§ Extracted text
::::
The American Petroleum Institute (API) is urging EPA to include more industry experts on upstream natural gas drilling operations on its planned Science Advisory Board (SAB) panel that will review findings from its massive hydraulic fracturing study, faulting an earlier SAB panel that examined the scope of the study for lacking industry experts.

“From our perspective, critical opportunities to leverage the tremendous knowledge and experience base offered by the industry have been repeatedly missed,” API says in a Sept. 10 letter to SAB staff director Vanessa Vu.

EPA took comment through Sept. 11 on potential nominees for an ad hoc panel that will review its interim report and eventually, its final 2014 report in the study, according to an Aug. 21 Federal Register notice.

The panel is the second EPA has created in connection with the two-year study, with the first advising the agency last year on the design of the planned study. The chartered SAB approved those recommendations last July.

The study is being jointly conducted by EPA's Office of Research & Development (ORD) and Office of Water, spurred by a request in EPA's 2010 appropriations bill that the agency study the possible adverse effects of fracking on drinking water resources. The analysis is expected to consist of two prospective and five retrospective case studies where EPA will examine how the natural gas operations in several states interact with drinking water supplies in addition to laboratory analysis and other research.

In the Sept. 10 letter, API urges EPA to consider appointing panel members with practical experience in operational aspects of fracking and other aspects of oil and gas extraction, upstream waste and water management, petroleum geology and knowledge of rock mechanics as it relates to fracking.

API also asks that the panel include representatives from the Groundwater Protection Council, which represents state regulators, or the Interstate Oil and Gas Compact Commission, a multi-state agency that oversees domestic oil and gas production.

“Because this new Panel will be tasked with providing EPA's Office of Research and Development with advice on the status of the research undertaken to date and the retrospective site analysis to be included in the Progress Report, it is imperative that the Panel include individuals experienced in upstream oil and natural gas operations which are unique in engineering, scale, distribution, materials, and timing to provide an accurate representation of this highly technical issue and its proper context for this review,” API says in the letter.

The group is also criticizing the previous SAB panel that reviewed the study, saying that it was disappointed in the lack of industry experts and that the panel members, “with just a few exceptions, had virtually no relevant knowledge or understanding of how oil and gas operations in general or hydraulic fracturing in particular related to their respective areas of expertise.”

The American Water Works Association, which represents drinking water utilities, urges EPA in a Sept. 10 letter to include “qualified drinking water professionals” on the panel. The group nominates Kimberlee Kane, of New York City Department of Environmental Protection and Sean Lieske of Aurora Water.
::::
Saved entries
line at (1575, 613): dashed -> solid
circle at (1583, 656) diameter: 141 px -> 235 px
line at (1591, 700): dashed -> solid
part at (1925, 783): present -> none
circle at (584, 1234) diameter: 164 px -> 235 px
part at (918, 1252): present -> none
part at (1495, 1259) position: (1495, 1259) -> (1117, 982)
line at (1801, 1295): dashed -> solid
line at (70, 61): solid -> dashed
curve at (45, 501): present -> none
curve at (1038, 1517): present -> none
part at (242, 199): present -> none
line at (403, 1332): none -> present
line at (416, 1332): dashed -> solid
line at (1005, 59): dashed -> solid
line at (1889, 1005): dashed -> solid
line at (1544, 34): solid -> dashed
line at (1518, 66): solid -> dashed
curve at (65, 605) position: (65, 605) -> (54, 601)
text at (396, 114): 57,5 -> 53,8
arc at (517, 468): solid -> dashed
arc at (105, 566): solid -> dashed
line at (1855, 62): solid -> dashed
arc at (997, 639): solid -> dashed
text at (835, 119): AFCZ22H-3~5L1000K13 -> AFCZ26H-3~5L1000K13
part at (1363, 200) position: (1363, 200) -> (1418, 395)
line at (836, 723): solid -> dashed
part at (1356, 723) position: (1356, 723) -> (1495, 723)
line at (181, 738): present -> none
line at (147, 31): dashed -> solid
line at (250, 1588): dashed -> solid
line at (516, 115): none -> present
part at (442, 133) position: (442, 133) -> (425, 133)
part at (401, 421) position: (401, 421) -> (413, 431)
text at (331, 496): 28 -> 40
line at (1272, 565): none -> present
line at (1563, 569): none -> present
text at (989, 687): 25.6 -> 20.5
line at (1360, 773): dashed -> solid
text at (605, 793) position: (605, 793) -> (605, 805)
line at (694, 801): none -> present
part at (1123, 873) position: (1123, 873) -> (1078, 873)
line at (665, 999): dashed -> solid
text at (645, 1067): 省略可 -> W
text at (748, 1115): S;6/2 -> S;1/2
::::
§ To-do list
a) According to the article on the hydraulic fracturing study, through what date did EPA accept comment on potential nominees for the new panel?
b) Rewrite the saved entries as a JSON list of strings, with one string for each line and blank lines omitted.

§ The results
a) Sept. 11

b)
[
  "line at (1575, 613): dashed -> solid",
  "circle at (1583, 656) diameter: 141 px -> 235 px",
  "line at (1591, 700): dashed -> solid",
  "part at (1925, 783): present -> none",
  "circle at (584, 1234) diameter: 164 px -> 235 px",
  "part at (918, 1252): present -> none",
  "part at (1495, 1259) position: (1495, 1259) -> (1117, 982)",
  "line at (1801, 1295): dashed -> solid",
  "line at (70, 61): solid -> dashed",
  "curve at (45, 501): present -> none",
  "curve at (1038, 1517): present -> none",
  "part at (242, 199): present -> none",
  "line at (403, 1332): none -> present",
  "line at (416, 1332): dashed -> solid",
  "line at (1005, 59): dashed -> solid",
  "line at (1889, 1005): dashed -> solid",
  "line at (1544, 34): solid -> dashed",
  "line at (1518, 66): solid -> dashed",
  "curve at (65, 605) position: (65, 605) -> (54, 601)",
  "text at (396, 114): 57,5 -> 53,8",
  "arc at (517, 468): solid -> dashed",
  "arc at (105, 566): solid -> dashed",
  "line at (1855, 62): solid -> dashed",
  "arc at (997, 639): solid -> dashed",
  "text at (835, 119): AFCZ22H-3~5L1000K13 -> AFCZ26H-3~5L1000K13",
  "part at (1363, 200) position: (1363, 200) -> (1418, 395)",
  "line at (836, 723): solid -> dashed",
  "part at (1356, 723) position: (1356, 723) -> (1495, 723)",
  "line at (181, 738): present -> none",
  "line at (147, 31): dashed -> solid",
  "line at (250, 1588): dashed -> solid",
  "line at (516, 115): none -> present",
  "part at (442, 133) position: (442, 133) -> (425, 133)",
  "part at (401, 421) position: (401, 421) -> (413, 431)",
  "text at (331, 496): 28 -> 40",
  "line at (1272, 565): none -> present",
  "line at (1563, 569): none -> present",
  "text at (989, 687): 25.6 -> 20.5",
  "line at (1360, 773): dashed -> solid",
  "text at (605, 793) position: (605, 793) -> (605, 805)",
  "line at (694, 801): none -> present",
  "part at (1123, 873) position: (1123, 873) -> (1078, 873)",
  "line at (665, 999): dashed -> solid",
  "text at (645, 1067): 省略可 -> W",
  "text at (748, 1115): S;6/2 -> S;1/2"
]